The defense made her mad. Or hurt. She wasn’t sure which. She just knew that her response was reactionary even before it was out of her mouth.
“Yes, Ace, you are a suspect,” she said. Taking what power she could from both of them. “You were heard to say, and admitted in front of counsel and on tape, that you threatened Payne Colton shortly before he was shot, which is motive, and you have no alibi. I don’t have any hard evidence that will prove you did this—yet. I’m still waiting for some reports to come back. I’ve got other things I’m checking—tapes I’m looking at, people I’m talking to—and if Payne regains consciousness, he might remember something, too.”
“Let me tell you this,” Rafe said. “If Ace was supposedly in town and at the office, rather than at the ranch, someone would have seen it. Or it would have been on a surveillance camera.”
That was one of the things she was still checking. “Not necessarily,” she said. “He could have caught a ride into town in any number of ways, if he’d wanted to do so unseen. And most everybody in town knows where security cameras are positioned. He could have made sure he avoided them.”
It was one of the problems of small towns—people knowing who had security and who didn’t.
“But there was nothing on Colton Oil security footage showing him either entering or leaving the building.”
“It didn’t show anyone else entering the building, either,” she quickly pointed out.
“Give it up, Rafe,” Ace said with one last half sneer at her, and then turned to the man Kerry had just slept with. “But thanks for the vote of confidence. It means a lot.”
She had to stand there and watch as the older man gripped the back of Rafe’s shoulder and the two men clasped arms and embraced.
A brother thing.
Chapter 11
Rafe followed Kerry home and then, without even getting out of his truck, waved goodbye to her as she pulled into her garage.
Ace’s visit had upset her. He got that. Understood why. Empathized. And couldn’t change it.
The visit didn’t change his plan for the evening, nor the fact that he was going to do his best to make it hard for her to argue with him. Outside of Colton Oil business, he didn’t use his family’s weight to get what he wanted, but he was going to make an exception that night.
He was in and out of his house at the ranch in five minutes, getting together an overnight bag and clothes for work the next day, and was already headed back into town when he made his first phone call.

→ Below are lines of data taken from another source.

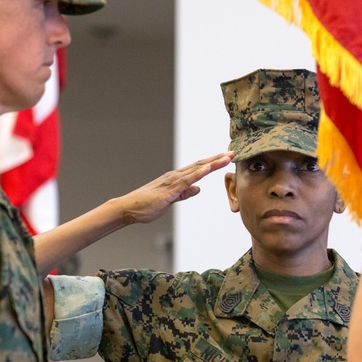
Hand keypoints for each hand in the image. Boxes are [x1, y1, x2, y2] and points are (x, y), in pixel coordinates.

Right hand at [112, 152, 232, 224]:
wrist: (128, 209)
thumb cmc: (146, 206)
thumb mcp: (171, 200)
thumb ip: (184, 194)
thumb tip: (198, 189)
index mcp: (176, 179)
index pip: (198, 168)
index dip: (213, 163)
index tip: (226, 158)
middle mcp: (175, 176)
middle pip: (200, 165)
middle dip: (217, 159)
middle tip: (233, 153)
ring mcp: (172, 181)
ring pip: (196, 169)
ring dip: (212, 163)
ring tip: (226, 157)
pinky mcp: (169, 189)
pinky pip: (186, 180)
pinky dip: (199, 173)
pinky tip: (208, 168)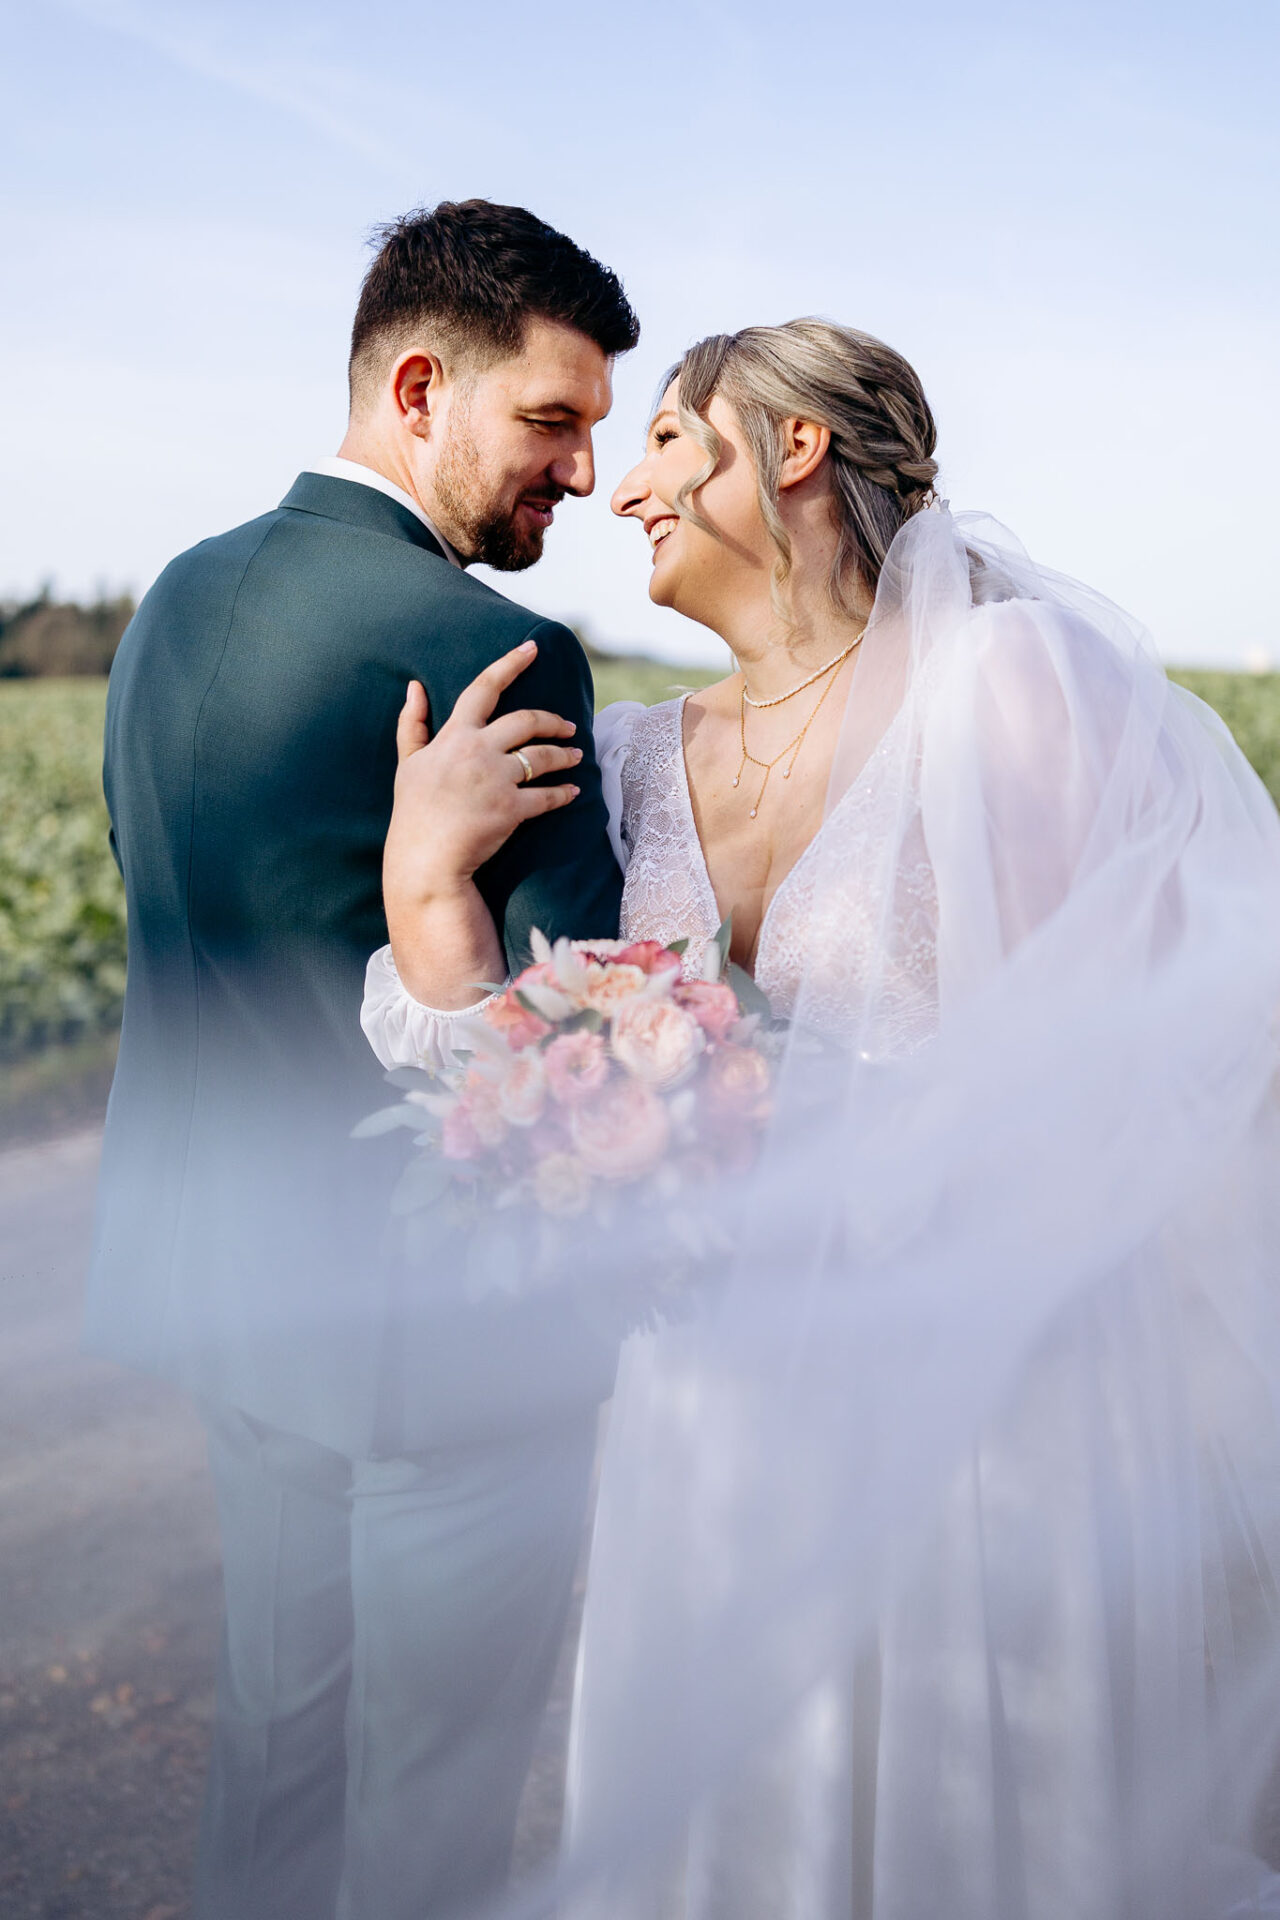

He’d used Jason Wendt as a PI once before, when Payne had first appointed Selina to the board. The others might have done their own checking into their father’s affairs, but Rafe had needed to make certain, from a purely Colton Oil financial security aspect, that the woman wasn’t bribing Payne.
Nothing else had ever made sense. The woman could barely tolerate any of Payne’s offspring, him included. She was rude and generally unpleasant to be around. And Payne let her live in a house on the property. Jason had found a few interesting skeletons in Selina’s closet, but nothing to do with Payne. Nothing to even hint at anything she might have over him.
He’d cringed a time or two, reading the details on Selina’s life—but he had been immensely impressed with Jason’s thoroughness.
“Rafe, good to hear from you.” The man picked up on the second ring.
He didn’t waste time with pleasantries. He needed the man on Odin Rogers, starting immediately, no cost spared. He wanted Jason to look as deep as one could look, go wherever he had to go, if necessary, hire whoever he needed to hire, and keep him posted with every update, or every twelve hours if there was nothing new.
He wasn’t even halfway into town when that call disconnected. And then he called Shelly Marston, the government attorney he’d once slept with after closing a drilling deal, only to find out later that she was married, to see if his call to her that morning had vetted anything on Grant Alvin.
She had nothing of use to give him and he hung up.
He chafed the rest of the way back to Kerry’s neighborhood, just needing to be there. To know that she was safe. She’d rejected her chief’s offer of another night of squad car protection outside her home. Whoever was out there wasn’t committing crimes in town. As long as she stayed home, she’d be okay.
What that told Rafe was that she didn’t yet know what they didn’t want her to know. And that whatever it was, was up on that mountain. She’d been warned, severely, twice now, to stay off that mountain.